Switch. Probably doesn't matter but I prefer to use the same brand as the router.


----------



## Tom Robertson (Nov 15, 2005)

sigma1914 said:


> I feel like an idiot asking this, but networking isn't my thing. :lol:
> 
> My router, a D-Link DIR-825, is a great router with wireless capabilities and 4 wired ports. However, I prefer a wired connection for some pieces of electronics and have exceeded 4 units. Do I get a hub or switch? I'd like to keep it simple.
> 
> ...


Switch. They do not share bandwidth between ports.

Personally I'd go with a gig switch, they are inexpensive enough and likely to be your best long-term purchase.

Cheers,
Tom


----------



## sigma1914 (Sep 5, 2006)

Would this be ok? It's the same brand as the router. http://www.amazon.com/D-Link-1105-5..._m=ATVPDKIKX0DER&pf_rd_r=1JTV4RR362Y57JN0RC39

8 bucks seems kinda cheap, no?

Edit...oops, Tom suggests a gig one. How's this? http://www.amazon.com/D-Link-DGS-10...TRWE/ref=sr_1_3?ie=UTF8&qid=1311130820&sr=8-3


----------



## Tom Robertson (Nov 15, 2005)

Spend a few $ now and get the http://www.amazon.com/D-Link-DGS-1005G-5-Port-Gigabit-Desktop/dp/B003X7TRWE

Cheers,
Tom


----------



## SayWhat? (Jun 7, 2009)

A Gigabit switch won't hurt, but it won't add anything if you don't have gigabit cards in the devices.


----------



## Tom Robertson (Nov 15, 2005)

SayWhat? said:


> A Gigabit switch won't hurt, but it won't add anything if you don't have gigabit cards in the devices.


True, but you will have giga devices during the life of the switch. Might as well get it now.

Cheers,
Tom


----------



## Marlin Guy (Apr 8, 2009)

sigma1914 said:


> Do I get a hub or switch?


Yes.


----------



## phrelin (Jan 18, 2007)

Hmmm. Well, I'm no expert on networking but in my "home theater" I'm using a TRENDnet 8-Port GREENnet Switch that I bought a few years ago connected to my new Linksys E4200 Maximum Performance Simultaneous Dual-Band Wireless-N Router and everything works fine including my Slingbox PRO-HD. So it seems to me like that $8 unit would be fine to supplement things. But then I'm cheap.


----------



## Stuart Sweet (Jun 19, 2006)

Hubs are older technology that don't incorporate some of the "intelligent management" functions of a switch. Switches are so cheap that it's rare to find hubs. 

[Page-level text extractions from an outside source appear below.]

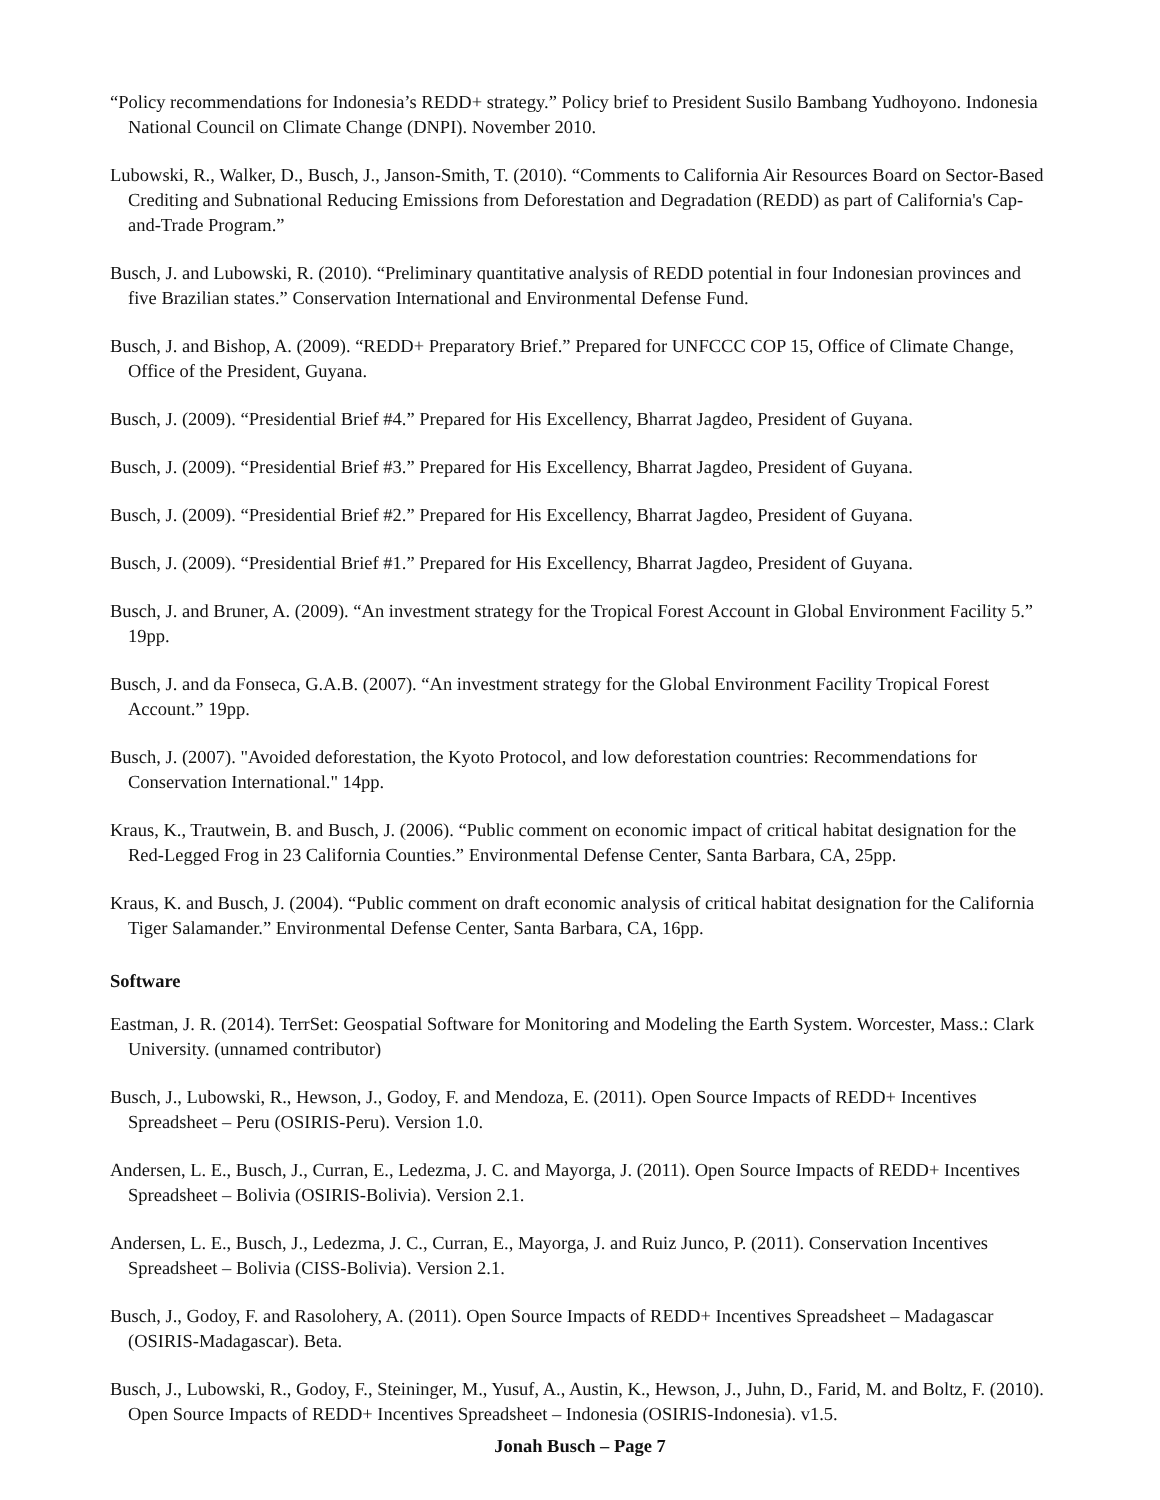“Policy recommendations for Indonesia’s REDD+ strategy.” Policy brief to President Susilo Bambang Yudhoyono. Indonesia National Council on Climate Change (DNPI). November 2010.
Lubowski, R., Walker, D., Busch, J., Janson-Smith, T. (2010). “Comments to California Air Resources Board on Sector-Based Crediting and Subnational Reducing Emissions from Deforestation and Degradation (REDD) as part of California's Cap-and-Trade Program.”
Busch, J. and Lubowski, R. (2010). “Preliminary quantitative analysis of REDD potential in four Indonesian provinces and five Brazilian states.” Conservation International and Environmental Defense Fund.
Busch, J. and Bishop, A. (2009). “REDD+ Preparatory Brief.” Prepared for UNFCCC COP 15, Office of Climate Change, Office of the President, Guyana.
Busch, J. (2009). “Presidential Brief #4.” Prepared for His Excellency, Bharrat Jagdeo, President of Guyana.
Busch, J. (2009). “Presidential Brief #3.” Prepared for His Excellency, Bharrat Jagdeo, President of Guyana.
Busch, J. (2009). “Presidential Brief #2.” Prepared for His Excellency, Bharrat Jagdeo, President of Guyana.
Busch, J. (2009). “Presidential Brief #1.” Prepared for His Excellency, Bharrat Jagdeo, President of Guyana.
Busch, J. and Bruner, A. (2009). “An investment strategy for the Tropical Forest Account in Global Environment Facility 5.” 19pp.
Busch, J. and da Fonseca, G.A.B. (2007). “An investment strategy for the Global Environment Facility Tropical Forest Account.” 19pp.
Busch, J. (2007). "Avoided deforestation, the Kyoto Protocol, and low deforestation countries: Recommendations for Conservation International." 14pp.
Kraus, K., Trautwein, B. and Busch, J. (2006). “Public comment on economic impact of critical habitat designation for the Red-Legged Frog in 23 California Counties.” Environmental Defense Center, Santa Barbara, CA, 25pp.
Kraus, K. and Busch, J. (2004). “Public comment on draft economic analysis of critical habitat designation for the California Tiger Salamander.” Environmental Defense Center, Santa Barbara, CA, 16pp.
Software
Eastman, J. R. (2014). TerrSet: Geospatial Software for Monitoring and Modeling the Earth System. Worcester, Mass.: Clark University. (unnamed contributor)
Busch, J., Lubowski, R., Hewson, J., Godoy, F. and Mendoza, E. (2011). Open Source Impacts of REDD+ Incentives Spreadsheet – Peru (OSIRIS-Peru). Version 1.0.
Andersen, L. E., Busch, J., Curran, E., Ledezma, J. C. and Mayorga, J. (2011). Open Source Impacts of REDD+ Incentives Spreadsheet – Bolivia (OSIRIS-Bolivia). Version 2.1.
Andersen, L. E., Busch, J., Ledezma, J. C., Curran, E., Mayorga, J. and Ruiz Junco, P. (2011). Conservation Incentives Spreadsheet – Bolivia (CISS-Bolivia). Version 2.1.
Busch, J., Godoy, F. and Rasolohery, A. (2011). Open Source Impacts of REDD+ Incentives Spreadsheet – Madagascar (OSIRIS-Madagascar). Beta.
Busch, J., Lubowski, R., Godoy, F., Steininger, M., Yusuf, A., Austin, K., Hewson, J., Juhn, D., Farid, M. and Boltz, F. (2010). Open Source Impacts of REDD+ Incentives Spreadsheet – Indonesia (OSIRIS-Indonesia). v1.5.
Jonah Busch – Page 7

Also, as the owner of a hub (Slinglink Turbo 4-port) I will tell you that the DIRECTV DVRs with two network ports sometimes have problems with hubs. They can't get past them during the initial boot and the networking gets stuck trying to acquire an IP address. This floods the hub with traffic, shutting down anything else on that hub, until you unplug the network line and move it to "the other" port.


----------



## JACKIEGAGA (Dec 11, 2006)

I have this and its working great for 3 years. I have a couple of receivers hook to it.

http://www.monoprice.com/products/p...=10521&cs_id=1052104&p_id=7854&seq=1&format=2


----------



## Tom Robertson (Nov 15, 2005)

Stuart Sweet said:


> Hubs are older technology that don't incorporate some of the "intelligent management" functions of a switch. Switches are so cheap that it's rare to find hubs.
> 
> Also, as the owner of a hub (Slinglink Turbo 4-port) I will tell you that the DIRECTV DVRs with two network ports sometimes have problems with hubs. They can't get past them during the initial boot and the networking gets stuck trying to acquire an IP address. This floods the hub with traffic, shutting down anything else on that hub, until you unplug the network line and move it to "the other" port.


Close, but not quite right.

Hubs can have intelligent _management _but do not have intelligent packet flow. A packet comes in one port and goes out all of them. So all the ports fight for the same 100Mbs bandwidth capacity of the entire device. Can't even go full duplex.

A switch, on the other hand, sends packets intelligently from the incoming port to only the outgoing port of the destination device. So if you have 8 ports, they all can be full duplex and all sending data at the same instant. Effectively there is a 8x200Mbs bandwidth of the entire device.

And that is why hubs will conflict with Video streams. They are all competing for a limited amount of capacity.

Almost all SOHO switches have no intelligent management. You can't connect to the switch to gather any information about the switch nor control what individual ports are doing.

Cheers,
Tom


----------